→ Provided material

######

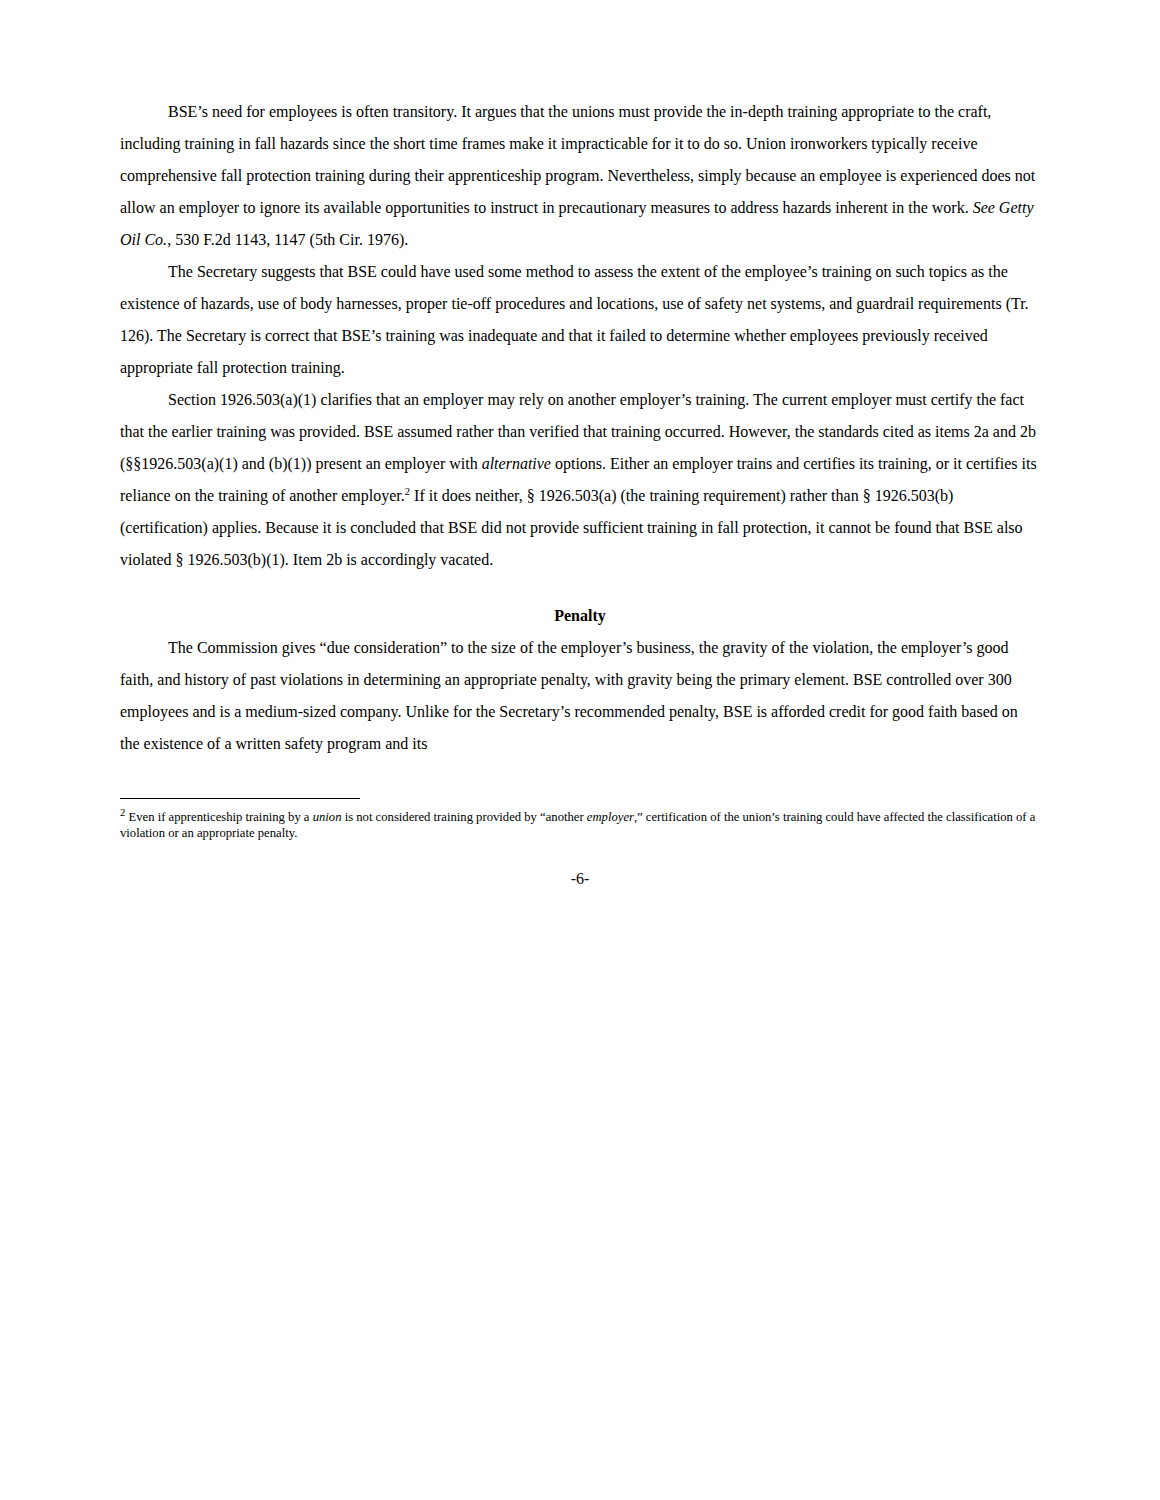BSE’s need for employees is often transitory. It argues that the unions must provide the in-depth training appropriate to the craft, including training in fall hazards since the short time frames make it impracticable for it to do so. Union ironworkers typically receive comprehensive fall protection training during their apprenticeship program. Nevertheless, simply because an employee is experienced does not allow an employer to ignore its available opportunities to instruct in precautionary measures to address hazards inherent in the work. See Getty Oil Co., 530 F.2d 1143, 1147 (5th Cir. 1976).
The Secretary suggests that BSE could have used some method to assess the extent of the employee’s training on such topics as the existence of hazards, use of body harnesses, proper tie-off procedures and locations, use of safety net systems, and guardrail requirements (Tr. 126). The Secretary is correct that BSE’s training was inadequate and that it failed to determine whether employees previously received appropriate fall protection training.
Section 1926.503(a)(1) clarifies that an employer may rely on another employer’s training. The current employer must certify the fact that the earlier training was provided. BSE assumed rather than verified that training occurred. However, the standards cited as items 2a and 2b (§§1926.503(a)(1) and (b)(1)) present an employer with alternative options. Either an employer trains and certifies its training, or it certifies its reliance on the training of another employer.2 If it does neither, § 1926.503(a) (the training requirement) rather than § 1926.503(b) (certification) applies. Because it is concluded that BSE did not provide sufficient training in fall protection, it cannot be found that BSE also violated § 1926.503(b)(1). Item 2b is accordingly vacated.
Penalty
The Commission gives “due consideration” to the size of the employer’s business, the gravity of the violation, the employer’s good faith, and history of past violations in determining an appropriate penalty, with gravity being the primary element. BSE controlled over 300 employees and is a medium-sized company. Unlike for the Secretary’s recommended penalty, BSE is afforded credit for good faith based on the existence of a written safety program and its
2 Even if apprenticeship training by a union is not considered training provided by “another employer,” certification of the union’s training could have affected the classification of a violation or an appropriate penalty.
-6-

######

Exactly reproduce the entries above, minus the pictures.

BSE’s need for employees is often transitory. It argues that the unions must provide the in-depth training appropriate to the craft, including training in fall hazards since the short time frames make it impracticable for it to do so. Union ironworkers typically receive comprehensive fall protection training during their apprenticeship program. Nevertheless, simply because an employee is experienced does not allow an employer to ignore its available opportunities to instruct in precautionary measures to address hazards inherent in the work. See Getty Oil Co., 530 F.2d 1143, 1147 (5th Cir. 1976).
The Secretary suggests that BSE could have used some method to assess the extent of the employee’s training on such topics as the existence of hazards, use of body harnesses, proper tie-off procedures and locations, use of safety net systems, and guardrail requirements (Tr. 126). The Secretary is correct that BSE’s training was inadequate and that it failed to determine whether employees previously received appropriate fall protection training.
Section 1926.503(a)(1) clarifies that an employer may rely on another employer’s training. The current employer must certify the fact that the earlier training was provided. BSE assumed rather than verified that training occurred. However, the standards cited as items 2a and 2b (§§1926.503(a)(1) and (b)(1)) present an employer with alternative options. Either an employer trains and certifies its training, or it certifies its reliance on the training of another employer.2 If it does neither, § 1926.503(a) (the training requirement) rather than § 1926.503(b) (certification) applies. Because it is concluded that BSE did not provide sufficient training in fall protection, it cannot be found that BSE also violated § 1926.503(b)(1). Item 2b is accordingly vacated.
Penalty
The Commission gives “due consideration” to the size of the employer’s business, the gravity of the violation, the employer’s good faith, and history of past violations in determining an appropriate penalty, with gravity being the primary element. BSE controlled over 300 employees and is a medium-sized company. Unlike for the Secretary’s recommended penalty, BSE is afforded credit for good faith based on the existence of a written safety program and its
2 Even if apprenticeship training by a union is not considered training provided by “another employer,” certification of the union’s training could have affected the classification of a violation or an appropriate penalty.
-6-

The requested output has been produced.